Would you print the listing that follows exactly, but without its pictures?

▸ Input data
■ ■ ■ ■ ■ ■ ■
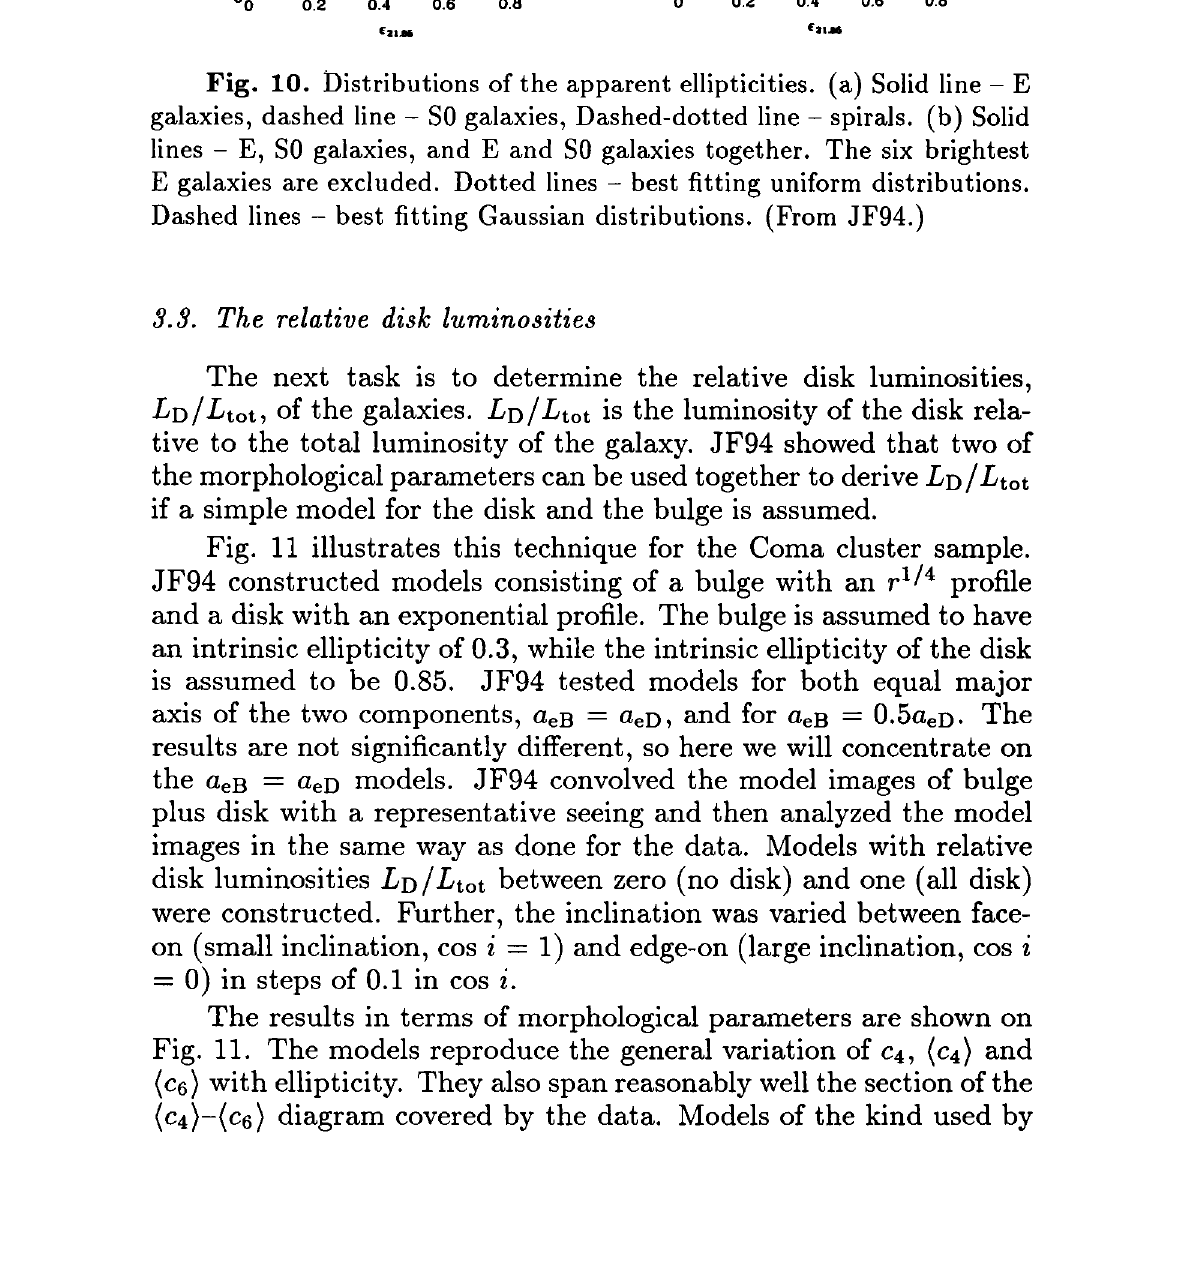
Fig. 10. Distributions of the apparent ellipticities. (a) Solid line - E galaxies, dashed line - SO galaxies, Dashed-dotted line - spirals, (b) Solid lines - E, SO galaxies, and E and SO galaxies together. The six brightest E galaxies are excluded. Dotted lines - best fitting uniform distributions. Dashed lines - best fitting Gaussian distributions. (From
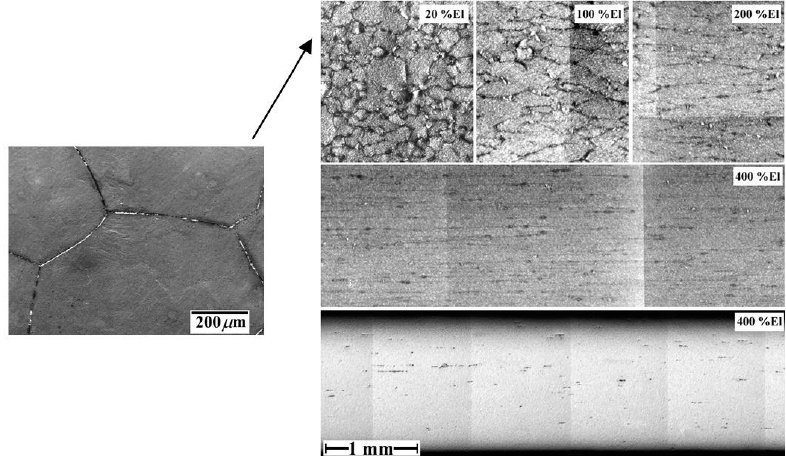
Figure 11. Correlation between the rotation of FαBs during superplastic flow and the formation of cavity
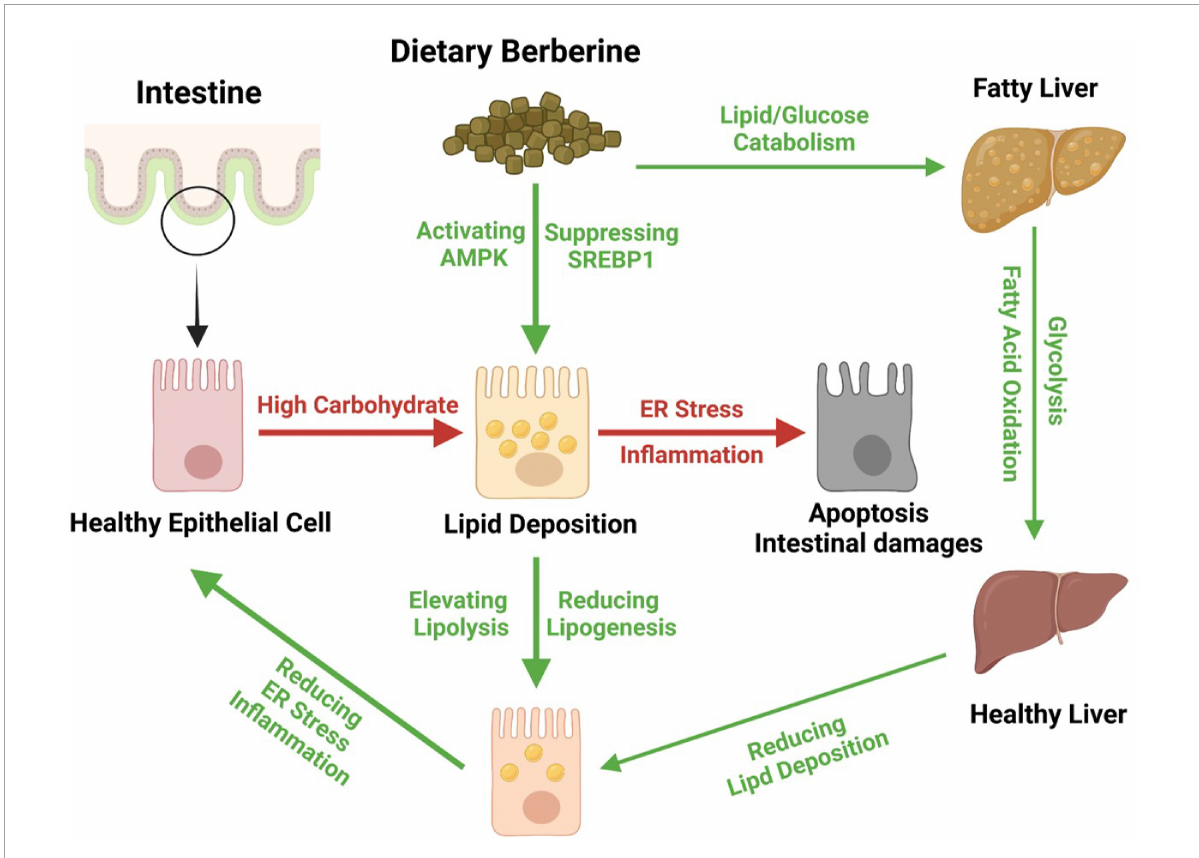
FIGURE7 Proposed working model depicting dietary berberine alleviates HCD-induced intestinal damages via improving lipid metabolism in largemouth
■ ■ ■ ■ ■ ■ ■
▸ Exercise output
Fig. 10. Distributions of the apparent ellipticities. (a) Solid line - E galaxies, dashed line - SO galaxies, Dashed-dotted line - spirals, (b) Solid lines - E, SO galaxies, and E and SO galaxies together. The six brightest E galaxies are excluded. Dotted lines - best fitting uniform distributions. Dashed lines - best fitting Gaussian distributions. (From
Figure 11. Correlation between the rotation of FαBs during superplastic flow and the formation of cavity
FIGURE7 Proposed working model depicting dietary berberine alleviates HCD-induced intestinal damages via improving lipid metabolism in largemouth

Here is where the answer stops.